SJW: It is interesting to me that you’ve chosen to answer things that way in terms of emphasizing the normative (consolidated) models of sleep and trying to get people to conform to them.
That’s unsurprising and understandable, of course, given the line taken in your book, but I guess there is a prior or at least another question for to ask here as to whether or not our own stance on these matters (in the social sciences and humanities) might or should be normative, and if so, what exactly a normative stance of this kind might involve or entail. And that of course is itself simply another instance or iteration of a long-standing or running if not raging debate in the social sciences and humanities.
Your stance then, in the book, is kind of doubly normative if you like. Normative, that is, in the sense of a critique of the consolidated sleep norms we are supposed to conform today (and hence the pathologizations this creates) in favour of a multibiologism on the one hand, and normative in terms of the stance you take as a consequence or corollary on the need for institutions to be more flexible on the other hand so as people don’t need to turn to medicine so much or so often (for chemical solutions to problems of capitalism).
Now whilst I have some problems, as I have already indicated, with pushing your pathologization (and hence your medicalization) critique or thesis too far, I am certainly with you on the need to stress the need for ‘upstream’ (institutional) rather than just, or ‘as well as’ I would say, ‘downstream’ (individual) responses to our sleep ‘problems’ today.
As for your ‘de-centred’ if not ‘slippery’ stance on human rights, well, my answer to that is both yes and no.

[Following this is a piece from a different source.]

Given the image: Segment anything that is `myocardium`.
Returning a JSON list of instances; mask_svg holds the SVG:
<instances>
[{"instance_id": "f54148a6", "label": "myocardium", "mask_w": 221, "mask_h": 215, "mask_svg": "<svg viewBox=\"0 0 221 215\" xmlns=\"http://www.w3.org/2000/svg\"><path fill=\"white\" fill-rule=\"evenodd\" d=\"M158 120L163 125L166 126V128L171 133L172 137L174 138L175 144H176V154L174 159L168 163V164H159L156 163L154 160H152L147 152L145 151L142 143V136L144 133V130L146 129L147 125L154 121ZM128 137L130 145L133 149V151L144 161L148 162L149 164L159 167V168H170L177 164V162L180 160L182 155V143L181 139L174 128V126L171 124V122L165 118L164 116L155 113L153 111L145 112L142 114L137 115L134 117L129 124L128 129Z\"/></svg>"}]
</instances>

You are right of course to be wary of, if not to problematize, any such appeals and I am, to be sure, mindful of those critiques too myself, including as you rightly say the fact that all life sleeps or is ‘dormant’ in some way. But I still want to hold on to some such notion that getting adequate or sufficient sleep is a basic or fundamental human right nonetheless, whether people choose to exercise that right or not. Hence depriving people of adequate or sufficient sleep for whatever reason is a violation of that right, and an important violation at that.

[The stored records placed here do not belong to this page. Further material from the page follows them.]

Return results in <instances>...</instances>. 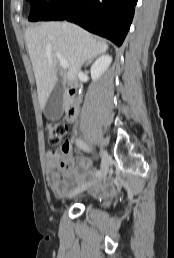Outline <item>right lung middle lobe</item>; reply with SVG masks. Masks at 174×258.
Returning <instances> with one entry per match:
<instances>
[{
  "label": "right lung middle lobe",
  "mask_w": 174,
  "mask_h": 258,
  "mask_svg": "<svg viewBox=\"0 0 174 258\" xmlns=\"http://www.w3.org/2000/svg\"><path fill=\"white\" fill-rule=\"evenodd\" d=\"M32 6V10L29 15V21H41L42 17L46 14L51 5V2L44 0H29Z\"/></svg>",
  "instance_id": "dd1d6c3e"
}]
</instances>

So I started off, in The Politics of Sleep, trying to ground these claims (through recourse to Bryan Turner’s work on human rights) in notions of bodily vulnerability, but I now find it more productive or useful to do so through recourse to the human development or capabilities approach of writers like Amartya Sen and Martha Nussbaum on human flourishing.

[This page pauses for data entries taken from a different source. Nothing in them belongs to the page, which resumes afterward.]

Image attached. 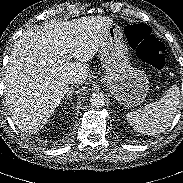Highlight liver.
<instances>
[{
	"mask_svg": "<svg viewBox=\"0 0 183 183\" xmlns=\"http://www.w3.org/2000/svg\"><path fill=\"white\" fill-rule=\"evenodd\" d=\"M112 24L108 16L51 20L19 37L6 66L4 86L6 104L19 129L37 133L46 124L69 90V75L76 73L85 82L86 62L97 53ZM72 58L76 62H70Z\"/></svg>",
	"mask_w": 183,
	"mask_h": 183,
	"instance_id": "liver-1",
	"label": "liver"
}]
</instances>
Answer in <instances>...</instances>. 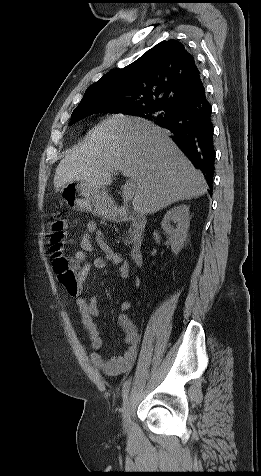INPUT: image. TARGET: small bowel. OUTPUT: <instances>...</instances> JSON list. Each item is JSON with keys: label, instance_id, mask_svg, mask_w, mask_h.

But the flip side of any such appeals to rights of course is responsibilities, particularly when or if we factor ‘risk’ into the equation too. So yes, as I have already indicated, we might wish to critique or problematize in some way contemporary discourses that construct sleeplessness and sleepiness as ‘at risk’ states, and yes we may also wish to appeal to the notion that people have a right not to sleep if they so wish — or to sleep in ways that don’t conform to the prevailing sleep ‘norms’ or models you document and discuss — but to the degree that this places others as well as ourselves ‘at risk’ then this also involves an obligation or responsibility to get sufficient sleep on the part of us all surely: one, I hasten to add, that is not akin to downstream victim blaming but also, returning to your stance on these matters, places responsibilities on institutions too in helping facilitate this.